Note the fat within the surgical defect (green
arrows). T1WI demonstrates the T1 hyperintense
fat graft (blue arrow).
Surgical Outcomes
• Numerous studies have looked at post-surgical outcomes with similar
results (Megerian 2002, Hansen 2004, Schipper 2006, Carlson 2013)
• Outcomes are generally good following gross total resection with the
majority of patients demonstrating long-term recurrence-free survival
(12/14 patients in Hansen et al., 7/7 in Schipper et al, 11/12 in Carlson et
al)
• Partial tumor resection has poor results with tumor recurrence (5/7
patients with recurrence in Heffner et al, 2/2 patients in Hansen et al)
• Early diagnosis improves surgical outcome. In patients with early
surgical intervention prior to sensorineural hearing loss, hearing can be
spared. (Hansen et al)
• Endolymphatic sac tumors are usually resistant to external beam
radiation therapy (Hansen et al, Heffner et al, Megerian et al.)
• When recurrence does occur, it has a similar imaging appearance to the
primary tumor
Case 7
Outcomes - Recurrence
with progression
59 yo female with history of Meniere’s disease 8 years prior treated with left
mastoidectomy and endolymphatic sac decompression.
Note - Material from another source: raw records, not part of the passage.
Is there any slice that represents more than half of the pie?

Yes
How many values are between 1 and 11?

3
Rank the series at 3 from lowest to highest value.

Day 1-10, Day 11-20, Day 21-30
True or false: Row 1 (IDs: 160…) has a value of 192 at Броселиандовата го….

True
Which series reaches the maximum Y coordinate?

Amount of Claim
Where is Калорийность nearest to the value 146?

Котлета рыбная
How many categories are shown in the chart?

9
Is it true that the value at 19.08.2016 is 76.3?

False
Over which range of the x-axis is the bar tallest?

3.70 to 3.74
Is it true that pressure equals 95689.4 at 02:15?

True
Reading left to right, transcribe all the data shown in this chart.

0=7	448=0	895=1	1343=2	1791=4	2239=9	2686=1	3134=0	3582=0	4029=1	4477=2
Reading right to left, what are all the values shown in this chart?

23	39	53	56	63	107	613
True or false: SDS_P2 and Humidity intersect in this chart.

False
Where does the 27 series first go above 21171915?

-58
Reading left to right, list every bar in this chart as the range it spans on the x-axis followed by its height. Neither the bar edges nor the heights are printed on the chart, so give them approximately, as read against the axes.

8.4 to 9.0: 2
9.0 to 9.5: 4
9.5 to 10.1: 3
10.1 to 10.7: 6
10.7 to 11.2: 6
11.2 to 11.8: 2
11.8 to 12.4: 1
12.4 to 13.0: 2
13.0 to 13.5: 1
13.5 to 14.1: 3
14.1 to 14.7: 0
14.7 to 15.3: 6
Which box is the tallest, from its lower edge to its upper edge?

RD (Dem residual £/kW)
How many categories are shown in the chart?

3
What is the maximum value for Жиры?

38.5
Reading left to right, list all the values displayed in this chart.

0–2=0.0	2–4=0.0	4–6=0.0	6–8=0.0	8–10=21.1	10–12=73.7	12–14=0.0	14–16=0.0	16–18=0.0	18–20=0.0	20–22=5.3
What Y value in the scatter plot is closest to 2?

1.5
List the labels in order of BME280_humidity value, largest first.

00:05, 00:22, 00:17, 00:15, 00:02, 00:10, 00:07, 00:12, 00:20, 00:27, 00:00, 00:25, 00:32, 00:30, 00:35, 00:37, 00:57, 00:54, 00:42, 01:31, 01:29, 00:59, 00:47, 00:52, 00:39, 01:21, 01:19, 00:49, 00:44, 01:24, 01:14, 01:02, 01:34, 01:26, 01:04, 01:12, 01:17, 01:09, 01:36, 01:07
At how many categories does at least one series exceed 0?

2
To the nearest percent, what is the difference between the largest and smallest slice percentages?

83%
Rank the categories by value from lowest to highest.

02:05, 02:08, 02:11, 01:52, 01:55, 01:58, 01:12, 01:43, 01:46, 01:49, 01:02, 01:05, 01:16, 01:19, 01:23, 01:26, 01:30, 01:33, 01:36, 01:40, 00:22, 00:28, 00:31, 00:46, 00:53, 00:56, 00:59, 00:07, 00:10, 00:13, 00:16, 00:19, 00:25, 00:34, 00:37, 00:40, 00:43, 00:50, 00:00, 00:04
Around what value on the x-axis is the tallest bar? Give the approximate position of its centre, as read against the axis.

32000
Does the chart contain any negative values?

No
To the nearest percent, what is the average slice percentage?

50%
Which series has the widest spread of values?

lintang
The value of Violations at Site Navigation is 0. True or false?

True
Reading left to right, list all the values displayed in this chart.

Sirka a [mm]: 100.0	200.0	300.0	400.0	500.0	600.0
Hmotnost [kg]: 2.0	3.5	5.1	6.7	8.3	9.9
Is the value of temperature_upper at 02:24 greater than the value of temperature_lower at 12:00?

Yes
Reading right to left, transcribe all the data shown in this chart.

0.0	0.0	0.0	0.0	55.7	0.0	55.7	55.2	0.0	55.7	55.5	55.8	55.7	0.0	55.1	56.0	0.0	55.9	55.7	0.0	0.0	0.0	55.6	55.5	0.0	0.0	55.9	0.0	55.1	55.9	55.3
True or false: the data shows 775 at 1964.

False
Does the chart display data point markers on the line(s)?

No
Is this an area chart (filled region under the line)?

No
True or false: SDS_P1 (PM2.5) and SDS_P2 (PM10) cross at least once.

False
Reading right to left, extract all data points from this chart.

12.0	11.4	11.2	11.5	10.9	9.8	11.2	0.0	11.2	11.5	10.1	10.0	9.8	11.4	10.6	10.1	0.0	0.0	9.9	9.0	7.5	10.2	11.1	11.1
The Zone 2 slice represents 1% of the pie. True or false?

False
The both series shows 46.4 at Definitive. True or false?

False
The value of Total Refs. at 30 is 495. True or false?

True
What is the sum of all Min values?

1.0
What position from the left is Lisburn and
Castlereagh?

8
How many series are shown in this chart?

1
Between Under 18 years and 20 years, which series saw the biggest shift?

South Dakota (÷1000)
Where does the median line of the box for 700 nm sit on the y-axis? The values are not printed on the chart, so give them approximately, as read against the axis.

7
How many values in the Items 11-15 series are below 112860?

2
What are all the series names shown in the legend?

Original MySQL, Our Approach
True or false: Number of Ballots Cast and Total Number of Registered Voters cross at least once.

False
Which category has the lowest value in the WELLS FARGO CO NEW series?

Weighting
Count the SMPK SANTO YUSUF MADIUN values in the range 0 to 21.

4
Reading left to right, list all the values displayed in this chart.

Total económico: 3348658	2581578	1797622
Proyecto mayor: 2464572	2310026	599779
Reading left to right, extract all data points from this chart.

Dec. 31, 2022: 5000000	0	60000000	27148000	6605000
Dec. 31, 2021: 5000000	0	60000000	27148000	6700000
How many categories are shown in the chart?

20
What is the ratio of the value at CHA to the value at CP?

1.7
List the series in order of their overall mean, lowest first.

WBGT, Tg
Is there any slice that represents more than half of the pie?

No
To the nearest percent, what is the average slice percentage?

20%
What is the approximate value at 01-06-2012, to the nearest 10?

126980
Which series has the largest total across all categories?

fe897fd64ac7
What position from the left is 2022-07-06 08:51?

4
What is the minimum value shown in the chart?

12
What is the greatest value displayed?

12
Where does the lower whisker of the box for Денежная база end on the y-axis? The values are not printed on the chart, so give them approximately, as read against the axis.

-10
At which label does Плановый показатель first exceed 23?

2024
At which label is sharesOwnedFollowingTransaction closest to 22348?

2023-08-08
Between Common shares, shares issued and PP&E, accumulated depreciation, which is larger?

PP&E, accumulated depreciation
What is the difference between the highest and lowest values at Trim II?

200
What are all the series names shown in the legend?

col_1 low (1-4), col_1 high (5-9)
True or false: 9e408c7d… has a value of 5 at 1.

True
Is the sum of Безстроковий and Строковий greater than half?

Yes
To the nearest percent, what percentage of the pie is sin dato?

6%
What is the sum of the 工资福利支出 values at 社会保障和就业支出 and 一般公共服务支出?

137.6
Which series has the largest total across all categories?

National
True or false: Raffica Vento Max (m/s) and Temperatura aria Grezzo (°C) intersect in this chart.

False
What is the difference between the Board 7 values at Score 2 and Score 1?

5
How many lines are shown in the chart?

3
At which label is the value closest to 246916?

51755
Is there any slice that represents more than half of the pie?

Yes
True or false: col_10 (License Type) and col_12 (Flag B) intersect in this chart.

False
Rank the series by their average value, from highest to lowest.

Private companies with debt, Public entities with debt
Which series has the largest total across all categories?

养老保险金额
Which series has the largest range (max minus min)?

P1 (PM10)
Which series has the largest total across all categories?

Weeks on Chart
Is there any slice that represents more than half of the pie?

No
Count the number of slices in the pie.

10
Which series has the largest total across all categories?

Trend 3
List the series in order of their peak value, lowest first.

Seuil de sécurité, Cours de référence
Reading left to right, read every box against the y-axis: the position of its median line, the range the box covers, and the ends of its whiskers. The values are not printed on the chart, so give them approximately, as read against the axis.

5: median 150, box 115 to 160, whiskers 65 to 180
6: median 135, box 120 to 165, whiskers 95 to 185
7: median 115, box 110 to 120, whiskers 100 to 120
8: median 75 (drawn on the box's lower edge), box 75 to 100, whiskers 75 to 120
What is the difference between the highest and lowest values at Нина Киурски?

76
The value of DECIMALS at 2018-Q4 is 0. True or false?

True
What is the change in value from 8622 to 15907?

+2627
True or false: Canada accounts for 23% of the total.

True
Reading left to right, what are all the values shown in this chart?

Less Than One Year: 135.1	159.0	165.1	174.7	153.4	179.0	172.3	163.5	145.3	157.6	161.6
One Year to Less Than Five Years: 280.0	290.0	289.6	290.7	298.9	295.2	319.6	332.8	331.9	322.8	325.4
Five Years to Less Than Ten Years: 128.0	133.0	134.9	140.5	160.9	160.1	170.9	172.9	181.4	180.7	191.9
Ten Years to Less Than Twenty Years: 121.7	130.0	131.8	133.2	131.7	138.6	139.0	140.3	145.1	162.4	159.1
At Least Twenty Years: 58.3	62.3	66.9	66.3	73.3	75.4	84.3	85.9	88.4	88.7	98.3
She presents with new onset
left-sided hearing loss, vertigo and hemifacial spasm. CT and MRI imaging
demonstrates likely endolymphatic sac tumor (not shown) and she undergoes
mastoidectomy and gross total tumor resection in October 2008. She is subsequently
followed with serial MRI examinations over 5 years with progression of tumor
recurrence.
T1
T1 postcontrast
Oct 2008
July 2009
March 2011
Oct 2013
Figure 1: Serial MRI examinations with T1-weighted images pre- and post-gadolinium demonstrate slow growth of the
recurrent ELST along the medial margin of the mastoidectomy cavity over 5 years (red arrows). The tumor
demonstrates the typical MRI characteristics of endolymphatic sac tumors, with heterogeneous T1 hyperintensity and
enhancement. Note the typical retraction of the fat graft over time (green arrows). New peripheral T1 hyperintense
cysts developed over time (blue arrows). Between March 2011 and October 2013, the normal fatty marrow T1
hyperintensity of the left petrous apex was replaced by tumor (yellow arrows).
Summary
• Endolymphatic sac tumors are rare, benign, but locally aggressive
tumors that can be sporadic or associated with von Hippel Lindau
syndrome.
• Radiology with CT and MRI play an important role in the diagnosis of the
tumors and defining their extent.
• Pathologically, the tumors are characterized by papillary and cystic
processes with surrounding hemorrhagic cysts and hemosiderin
deposition.
• Characteristic radiology features include location along the posterior
temporal bone, permeative osseous destruction and calcification on CT
and T1 hyperintensity with variable enhancement on MRI. Often, the
peripheral hemorrhagic cysts on pathology can be seen as peripheral T1
hyperintense cysts lined by hemosiderin staining.
• The tumors are best treated by gross total resection.
• Follow-up with serial MRI examination can be used to evaluate for tumor
recurrence. Recurrent tumors mimic the findings of the primary tumor.